I saw Naguib’s throat constrict, as if he were swallowing his reply.
“When that demon child was born in the Sultan’s palace, I admired your father for taking it upon himself to kill his wife by his own hand, following Gallan law. I remember thinking we had made the right choice in this man who saw eye-to-eye with Gallan values, though not all of your country agreed. And so, to keep the peasants quiet, we pretend these children of demons will be tolerated, and quietly, they are handed over to us and forgotten about. But your city guard tried to hide this prisoner from us and deliver her to you instead.”
“The city guard is unused to such a large Gallan presence here. They do not know your ways.” Naguib sounded like a kid quibbling with a parent.
“This desert is wavering,” the Gallan general ignored him. “Your rebel brother’s foothold is getting stronger. And Dassama is a great loss to us.”
“He’s not my brother,” Naguib spat. “My father has rejected him.”
“You are a greater insult to him as a brother than he is to you,” General Dumas snapped. “Rumor in Izman is that your father speaks often of how he wishes his faithful sons were as strong and clever as his dissident one. Do you think I do not know that you scorned him by coming here on your demon-breed sand horses?”
Sand horses. He meant Buraqi. My heart jumped.
One Buraqi was all it had taken to distract Dustwalk enough for Jin to slip out and blow up the factory. If there was more than one, that could be one hell of a distraction.

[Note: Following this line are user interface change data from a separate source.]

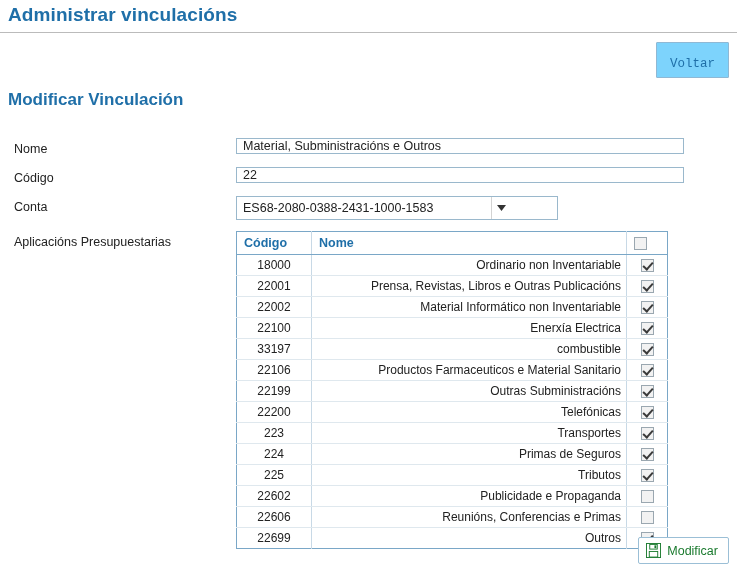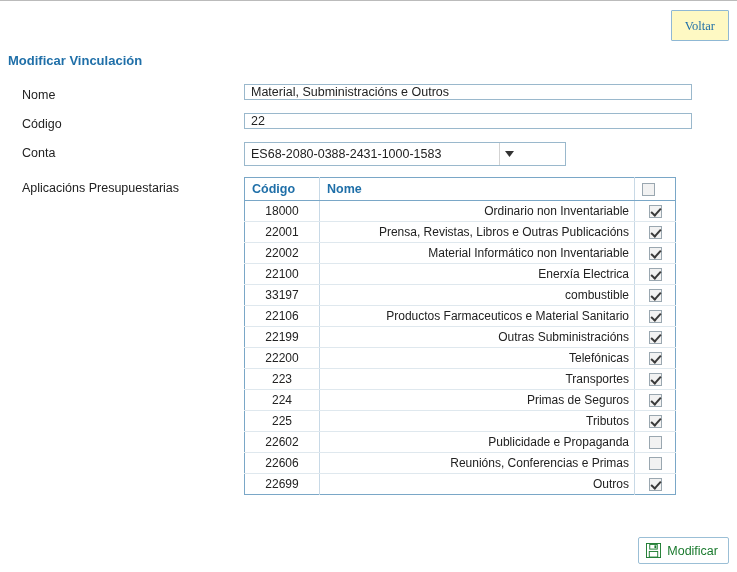--- a/index.html
+++ b/index.html
@@ -32,37 +32,37 @@
     border-bottom: 1px solid #bbbbbb;
     margin: 0 0 0 0;
   }
   .toolbar {
     display: flex;
     justify-content: flex-end;
     padding: 9px 8px 0 0;
   }
   .btn-voltar {
     border: 1px solid #8fb8d4;
-    background: #fef9c3;
+    background: #7dd3fc;
     color: #1F6FA8;
     font-size: 12.5px;
-    padding: 8px 13px 6px 13px;
+    padding: 14px 13px 6px 13px;
     cursor: pointer;
     border-radius: 1px;
-    font-family: Liberation Serif, serif;
+    font-family: Liberation Mono, monospace;
   }
   .section-title {
-    font-size: 13px;
+    font-size: 17px;
     font-weight: bold;
     color: #1F6FA8;
     padding: 12px 0 0 8px;
   }
   .form {
-    margin-top: 16px;
-    padding-left: 22px;
+    margin-top: 28px;
+    padding-left: 14px;
   }
   .form-row {
     display: flex;
     align-items: flex-start;
     margin-bottom: 11px;
   }
   .form-label {
     width: 222px;
     flex: 0 0 222px;
     font-size: 12.5px;
@@ -197,20 +197,21 @@
     cursor: pointer;
     border-radius: 2px;
   }
   .save-icon svg { display: block; }
 </style>
 </head>
 <body>
 
 <div class="page">
 
+  <div class="page-title">Administrar vinculacións</div>
   <div class="title-rule"></div>
 
   <div class="toolbar">
     <button class="btn-voltar">Voltar</button>
   </div>
 
   <div class="section-title">Modificar Vinculación</div>
 
   <div class="form">
 

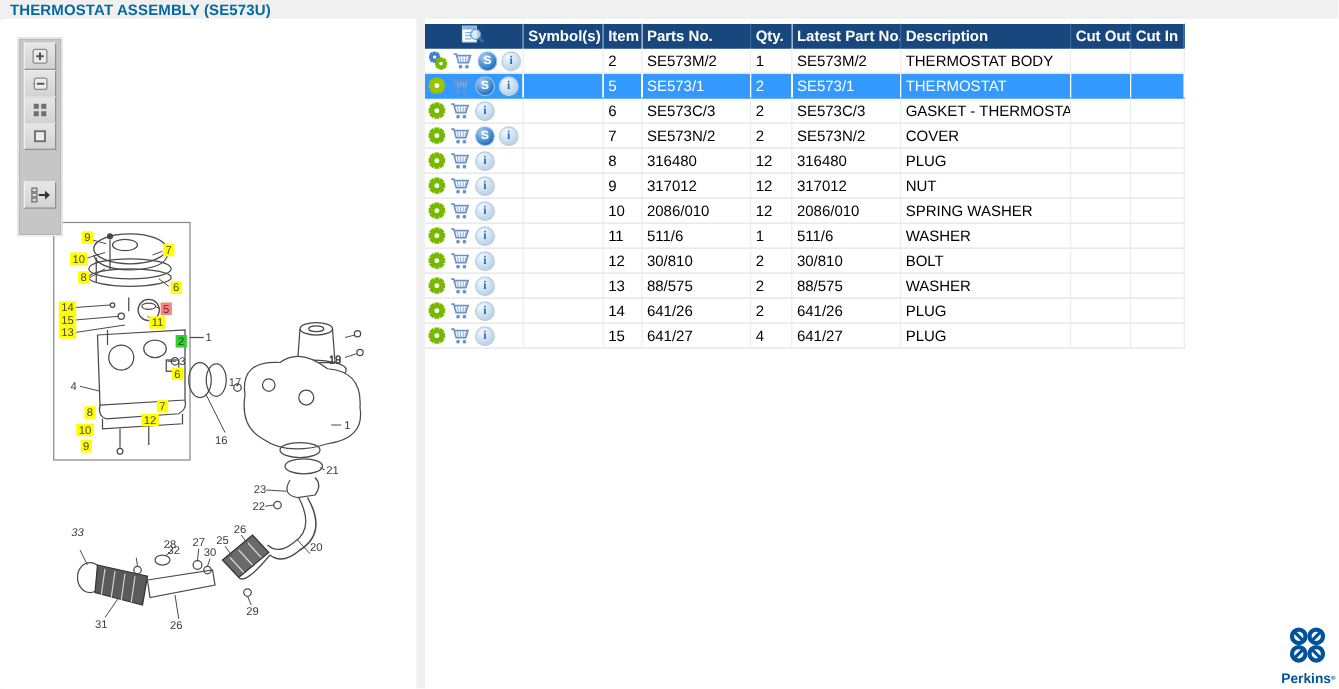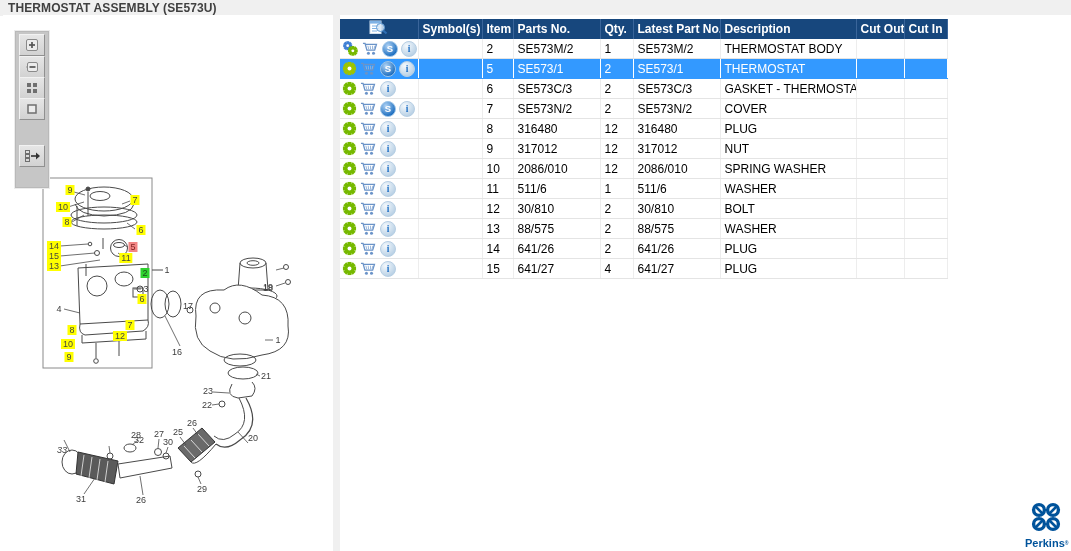--- a/index.html
+++ b/index.html
@@ -1,21 +1,21 @@
 <!DOCTYPE html>
 <html><head>
 <meta charset="utf-8">
 <style>
   html,body{margin:0;padding:0;background:#fff;}
   .app{position:relative;width:1071px;height:551px;background:#fff;overflow:hidden;
        font-family:"Liberation Sans",sans-serif;-webkit-font-smoothing:antialiased;}
 
   
   .titlebar{position:absolute;left:0;top:0;width:100%;height:15px;background:#f0f0f0;}
-  .titlebar .title{position:absolute;left:8px;top:1px;font-size:12px;font-weight:bold;color:#404040;letter-spacing:.1px;}
+  .titlebar .title{position:absolute;left:8px;top:1px;font-size:12px;font-weight:bold;color:#0369a1;letter-spacing:.1px;}
 
   
   .left-strip{position:absolute;left:0;top:15px;width:3px;bottom:0;background:#f0f0f0;}
   .divider{position:absolute;left:333px;top:15px;width:7px;bottom:0;background:#f0f0f0;}
 
   
   .toolbar{position:absolute;left:14px;top:30px;width:34px;height:157px;background:#c6c6c6;
            border:1px solid #ececec;box-shadow:inset 0 0 0 1px #b9b9b9;z-index:5;}
   .tbtn{position:absolute;left:4px;width:24px;height:20px;background:linear-gradient(#e6e6e6,#d2d2d2);
         border:1px solid;border-color:#f2f2f2 #909090 #909090 #f2f2f2;display:flex;align-items:center;justify-content:center;cursor:pointer;}
@@ -199,21 +199,21 @@
         <div class="callout none" style="left: 266px; top: 360px;">21</div>
         <div class="callout none" style="left: 208px; top: 375px;">23</div>
         <div class="callout none" style="left: 207px; top: 389px;">22</div>
         <div class="callout none" style="left: 192px; top: 407px;">26</div>
         <div class="callout none" style="left: 178px; top: 416px;">25</div>
         <div class="callout none" style="left: 159px; top: 418px;">27</div>
         <div class="callout none" style="left: 168px; top: 426px;">30</div>
         <div class="callout none" style="left: 136px; top: 419px;">28</div>
         <div class="callout none" style="left: 253px; top: 422px;">20</div>
         <div class="callout none" style="left: 109px; top: 424px; margin-left: 30px;">32</div>
-        <div class="callout none" style="left: 62px; top: 434px; font-style: italic;">33</div>
+        <div class="callout none" style="left: 62px; top: 410px; font-style: italic;">33</div>
         <div class="callout none" style="left: 81px; top: 483px;">31</div>
         <div class="callout none" style="left: 141px; top: 484px;">26</div>
         <div class="callout none" style="left: 202px; top: 473px;">29</div>
       </div>
   </div>
 
   <div class="toolbar">
     <div class="tbtn" style="top:3px;">
       <span>
           <svg width="16" height="14" viewBox="0 0 16 14">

“There is no law—” Naguib began.
“No, just the games we play,” General Dumas interrupted him. He took a step forward, and Naguib faltered back. “I earned my first rank because I killed three of your uncles the night of your father’s coup—men who had supported the sinful ways of magic and demons like your grandfather. I am very good at disposing of princes. I am here to find and kill your brother, but I decide who my enemies are, young prince.”
“My father—”
“Your father has more sons than there are hours in the day. I wonder whether he would even notice you were gone?”
General Dumas turned on his heel and walked away. Naguib lingered, and he and Noorsham both watched the general go. When his steps had faded. Naguib spoke again, to Noorsham, too low for me to hear. And then Naguib was gone, too.
I leaned against the wall for a long time, shaking, the last of the light fading around us.
“Amani?” Noorsham called into the dark. I didn’t have much time. Jin would try to come after me soon.
“Noorsham.” I stepped out from the shadows. I could just make him out in the lamplight leaking through the cracks of the door from the yard outside. He looked scared. “Tell me where the prison and the stables are, and I’ll get you out of this.”
? ? ?
I WONDERED IF Jin could see me on my rooftop perch from his. It was dark now, and even the light of a full moon wasn’t enough to make out a single form plastered on a roof above the barracks with a gun. He’d told me not to do anything stupid. But it was damned stupid of them to leave a window open in the stables. And I’d be damned stupid if I didn’t take advantage of it.
I gripped the edge of the roof and eased myself off slowly, my foot looking for purchase on the windowsill. More than once, I’d climbed in and out of Tamid’s window with a bruised-up back to trade him one of my hoarded books for some of his pain pills. I could hang on to the edge of the roof the same way I used to hang off Tamid’s window ledge and do just fine. Or at least have about the same chance of cracking my skull open as I did then.